Document extract: Begin
Another new model, the Cubify, is aimed squarely at the consumer market with a $1,300 entry point and an aggressively friendly look. They take the inkjet printer approach by sellng the printer cheaply but using a proprietary cartridge design to force you to buy the consumables at outrageous prices. It's hard to tell exactly how much Cubify's plastic costs, but my back-of-the-envelope calculation is that it's between $0.10 and $0.20 per gram--which would make it as much as five times the price of the same stuff from a third party.

Despite these new products I'm skeptical that 3D printing is really ready for the mass consumer market. I (and many other hobbyists) really enjoy designing and printing stuff, and I'm willing to devote a lot of time to tweaking my models, seeing what works, and accepting a fair amount of failure along the way. Not every model will print well, and there's a certain amount of art and experimentation which goes into designing a model which gives good results. An ordinary consumer isn't going to expect that.
Document extract: End
Given entries: Begin
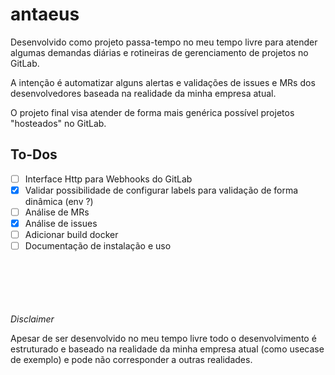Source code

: # antaeus

Desenvolvido como projeto passa-tempo no meu tempo livre para atender algumas demandas diárias e rotineiras de gerenciamento de projetos no GitLab.

A intenção é automatizar alguns alertas e validações de issues e MRs dos desenvolvedores baseada na realidade da minha empresa atual.

O projeto final visa atender de forma mais genérica possível projetos "hosteados" no GitLab.

## To-Dos

-   [ ] Interface Http para Webhooks do GitLab
-   [x] Validar possibilidade de configurar labels para validação de forma dinâmica (env ?)
-   [ ] Análise de MRs
-   [x] Análise de issues
-   [ ] Adicionar build docker
-   [ ] Documentação de instalação e uso

\
\
\
\
\
_Disclaimer_

Apesar de ser desenvolvido no meu tempo livre todo o desenvolvimento é estruturado e baseado na realidade da minha empresa atual (como usecase de exemplo) e pode não corresponder a outras realidades.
Given entries: End
### Directions for this task
According to the 3D printing excerpt, what is the entry price of the Cubify? Answer using only the 3D printing excerpt.

### Answer to this exercise
$1,300